Roses and Thorns: Why Healthy Relationships Need Both Desire and Boundaries
Many people come to me not because their relationship does not work but because something feels missing.
The relationship does not feel fully alive.
Or intimacy is present, but one or both partners feel overwhelmed, stretched, or unseen.
When I speak about relationships I often use the metaphor of the roses and thorns —
desire and boundaries —
two forces that are frequently misunderstood as opposites, while in reality they are partners.
Desire is the movement toward.
Boundaries are the structure that makes that movement safe.
Without desire, relationships become functional but flat.
Without boundaries, relationships become intense but unstable.
The art is not choosing one over the other.
The art is learning how they inform each other.
Desire: The Energy That Draws Us Closer
Desire is not only sexual.
It is intellectual curiosity, emotional openness, the wish to be known, the pleasure of shared attention.
It is the part of us that says: I want to meet you again, even if I already know you.
Desire fades not because love disappears, but because attention, novelty, and presence slowly erode under routine, stress, and unspoken expectations.
Desire is less a feeling and more a capacity we maintain — through presence, play, appreciation, and vulnerability.
When couples tell me “the spark is gone,” what they often mean is:
“We stopped creating spaces where aliveness could enter.”
Boundaries: The Structure That Protects Aliveness
Boundaries are frequently associated with distance or rejection.
In reality, healthy boundaries are an act of intimacy.
They clarify:
what is mine and what is not mine
where I end and you begin
what I can offer without resentment
Without boundaries, desire suffocates.
When everything is merged, nothing is chosen.
A boundary is not a wall.
It is a door with a handle.
When partners can say “no” without fear, their “yes” regains meaning.
Respect becomes erotic.
Safety becomes attractive.
Where Relationships Struggle
Most relational tension arises not from lack of love, but from unconscious design.
One partner reaches for closeness when the other needs space.
One protects independence while the other seeks reassurance.
Desire is interpreted as pressure.
Boundaries are interpreted as rejection.
These are not character flaws.
They are design misalignments.
When couples learn to name their needs, rhythms, and relational styles, conflict becomes information rather than threat.
The relationship shifts from reactive to intentional.
Relationship Design: Acknowledging that Roses come with Thorns
Healthy relationships are not maintained by luck or chemistry alone.
They are designed — consciously or unconsciously.
Relationship Design is the practice of making this process visible.
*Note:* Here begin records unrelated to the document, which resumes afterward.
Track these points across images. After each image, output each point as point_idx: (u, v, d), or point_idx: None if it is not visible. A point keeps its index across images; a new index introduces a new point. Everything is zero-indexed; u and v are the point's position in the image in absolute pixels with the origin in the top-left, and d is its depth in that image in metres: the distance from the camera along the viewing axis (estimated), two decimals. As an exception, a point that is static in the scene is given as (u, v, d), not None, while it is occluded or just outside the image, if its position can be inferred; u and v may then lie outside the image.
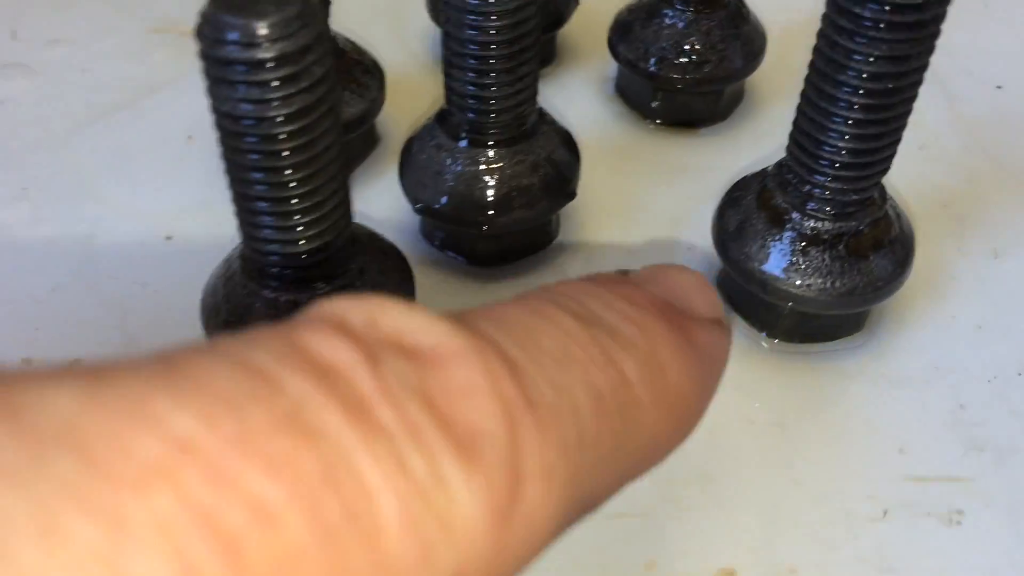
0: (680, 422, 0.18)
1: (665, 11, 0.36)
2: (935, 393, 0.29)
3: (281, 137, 0.23)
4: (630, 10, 0.38)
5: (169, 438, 0.11)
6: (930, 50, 0.25)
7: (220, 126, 0.23)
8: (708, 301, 0.20)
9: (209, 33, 0.21)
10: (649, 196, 0.36)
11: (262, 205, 0.24)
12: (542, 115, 0.32)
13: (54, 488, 0.10)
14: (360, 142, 0.37)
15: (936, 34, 0.25)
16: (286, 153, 0.23)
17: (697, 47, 0.36)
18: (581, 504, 0.16)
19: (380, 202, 0.36)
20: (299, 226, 0.25)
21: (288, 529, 0.11)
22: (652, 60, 0.36)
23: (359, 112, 0.35)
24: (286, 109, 0.22)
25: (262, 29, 0.21)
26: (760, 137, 0.39)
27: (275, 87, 0.21)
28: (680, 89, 0.37)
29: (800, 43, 0.39)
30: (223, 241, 0.29)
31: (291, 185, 0.24)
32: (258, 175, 0.23)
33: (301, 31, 0.21)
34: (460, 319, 0.15)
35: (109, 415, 0.11)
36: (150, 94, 0.42)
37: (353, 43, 0.36)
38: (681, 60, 0.36)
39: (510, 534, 0.13)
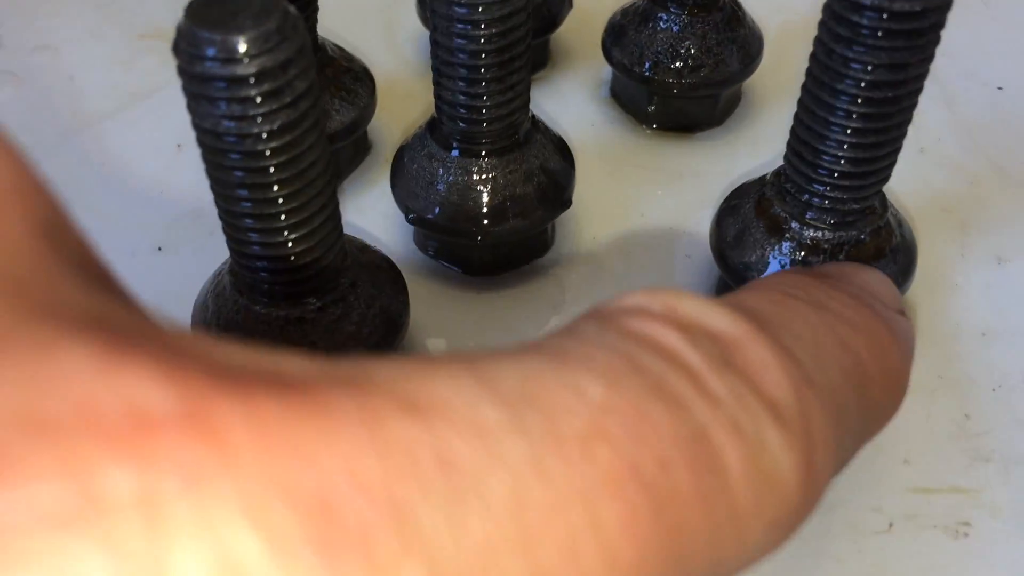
0: (896, 397, 0.20)
1: (659, 15, 0.35)
2: (939, 403, 0.29)
3: (266, 153, 0.22)
4: (623, 13, 0.37)
5: (590, 402, 0.13)
6: (930, 57, 0.25)
7: (202, 142, 0.22)
8: (892, 294, 0.22)
9: (186, 48, 0.20)
10: (645, 203, 0.36)
11: (249, 222, 0.24)
12: (535, 123, 0.31)
13: (536, 441, 0.12)
14: (351, 150, 0.37)
15: (936, 41, 0.25)
16: (272, 169, 0.22)
17: (692, 51, 0.35)
18: (836, 471, 0.18)
19: (373, 211, 0.36)
20: (288, 242, 0.24)
21: (676, 476, 0.13)
22: (647, 64, 0.36)
23: (349, 120, 0.34)
24: (269, 125, 0.21)
25: (241, 44, 0.20)
26: (757, 142, 0.38)
27: (257, 103, 0.21)
28: (676, 94, 0.36)
29: (797, 45, 0.38)
30: (215, 251, 0.28)
31: (278, 201, 0.23)
32: (244, 192, 0.23)
33: (281, 45, 0.20)
34: (725, 304, 0.17)
35: (543, 383, 0.13)
36: (138, 102, 0.41)
37: (342, 50, 0.36)
38: (676, 64, 0.35)
39: (808, 493, 0.15)
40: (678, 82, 0.35)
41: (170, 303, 0.32)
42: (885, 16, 0.24)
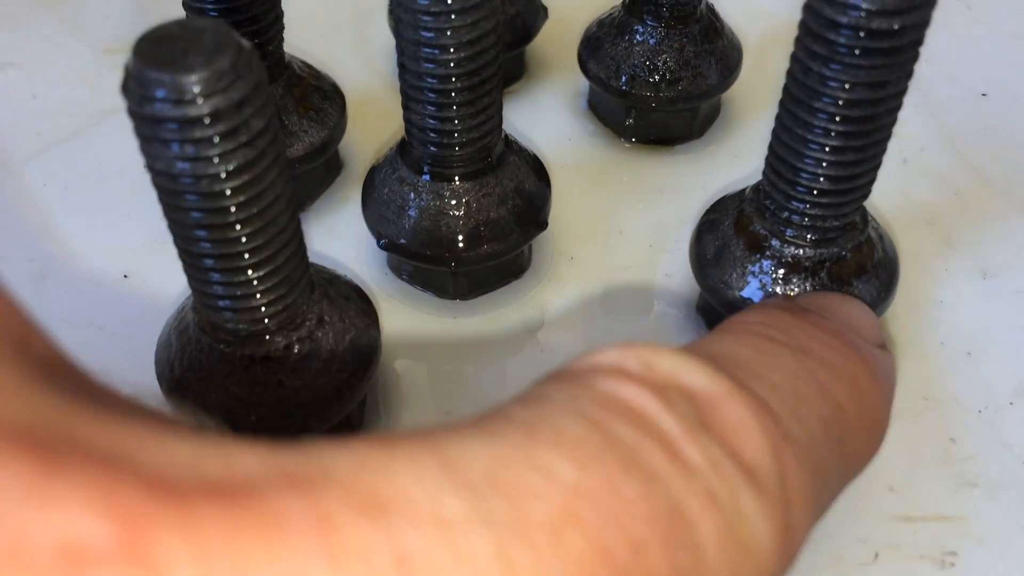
0: (876, 440, 0.20)
1: (636, 27, 0.35)
2: (924, 426, 0.28)
3: (226, 193, 0.21)
4: (600, 24, 0.36)
5: (561, 485, 0.13)
6: (909, 74, 0.24)
7: (157, 184, 0.21)
8: (874, 327, 0.22)
9: (136, 89, 0.19)
10: (624, 219, 0.35)
11: (210, 262, 0.23)
12: (508, 143, 0.30)
13: (502, 532, 0.12)
14: (322, 170, 0.36)
15: (915, 57, 0.24)
16: (233, 209, 0.22)
17: (670, 64, 0.34)
18: (814, 524, 0.17)
19: (344, 233, 0.35)
20: (253, 281, 0.23)
21: (650, 558, 0.13)
22: (623, 78, 0.35)
23: (319, 141, 0.33)
24: (226, 165, 0.20)
25: (193, 85, 0.19)
26: (738, 153, 0.37)
27: (212, 144, 0.20)
28: (654, 108, 0.35)
29: (778, 53, 0.37)
30: (182, 278, 0.28)
31: (241, 241, 0.22)
32: (203, 232, 0.22)
33: (236, 83, 0.20)
34: (702, 357, 0.16)
35: (511, 466, 0.13)
36: (104, 119, 0.40)
37: (310, 67, 0.35)
38: (654, 78, 0.34)
39: (784, 555, 0.15)
40: (656, 96, 0.35)
41: (136, 334, 0.32)
42: (862, 34, 0.23)
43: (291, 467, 0.12)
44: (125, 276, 0.34)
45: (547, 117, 0.39)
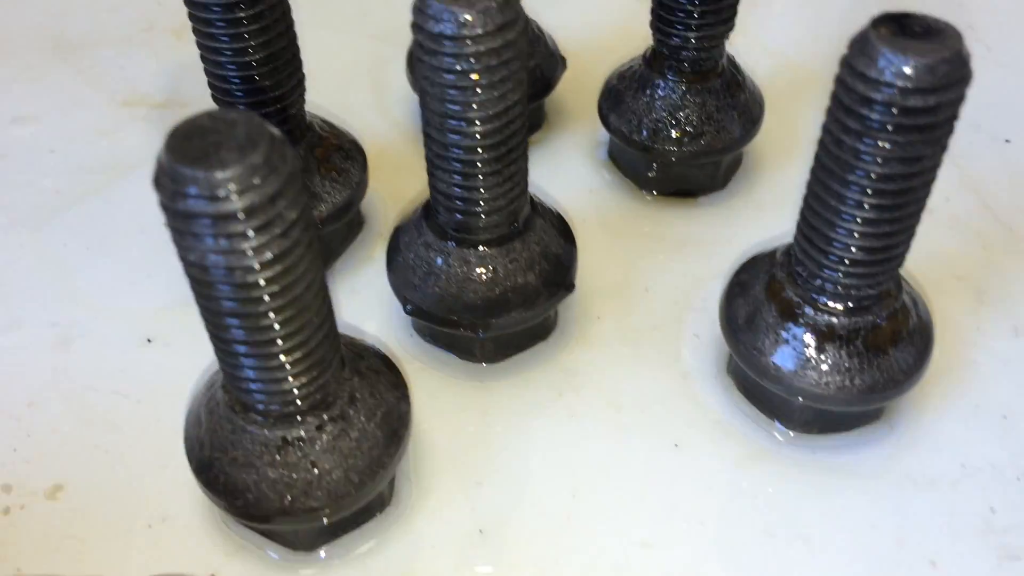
0: None
1: (657, 81, 0.34)
2: (964, 495, 0.28)
3: (259, 284, 0.21)
4: (620, 77, 0.36)
5: None
6: (944, 147, 0.24)
7: (190, 275, 0.21)
8: None
9: (168, 184, 0.19)
10: (650, 275, 0.35)
11: (242, 348, 0.23)
12: (534, 205, 0.30)
13: None
14: (344, 228, 0.35)
15: (950, 132, 0.24)
16: (266, 298, 0.21)
17: (692, 119, 0.34)
18: None
19: (367, 292, 0.34)
20: (285, 365, 0.23)
21: None
22: (645, 132, 0.35)
23: (343, 201, 0.33)
24: (260, 258, 0.20)
25: (227, 182, 0.19)
26: (762, 204, 0.37)
27: (246, 238, 0.20)
28: (676, 162, 0.35)
29: (799, 102, 0.37)
30: (206, 342, 0.27)
31: (274, 328, 0.22)
32: (235, 321, 0.22)
33: (269, 177, 0.19)
34: None
35: None
36: (124, 175, 0.40)
37: (331, 125, 0.35)
38: (676, 133, 0.34)
39: None
40: (679, 150, 0.34)
41: (162, 401, 0.31)
42: (895, 111, 0.23)
43: None
44: (148, 340, 0.33)
45: (567, 167, 0.39)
It invites questions such as:
What nourishes our desire?
What restores our individuality?
What agreements protect our energy?
What rituals bring us back to connection?
Instead of fixing problems, we begin shaping the container that holds the relationship.
Desire becomes the rose.
Boundaries become the thorn.
They need each other
A Living System, Not a Static Agreement
Relationships evolve because people evolve.
What worked three years ago may now feel restrictive or insufficient.
This is not failure — it is information.
Regular relational check-ins, shared reflection, and individual self-awareness allow couples to adapt without drama.
We are not meant to “set and forget” a relationship.
We are meant to tend it.
The Invitation
When people work with me, we rarely start with “What is wrong?”
We begin with:
What are you trying to create together?
A relationship that holds both pleasure and protection.
Closeness and individuality.
Roses and thorns.
Not perfection —
but a relationship that is consciously designed,
able to breathe, evolve, and remain alive.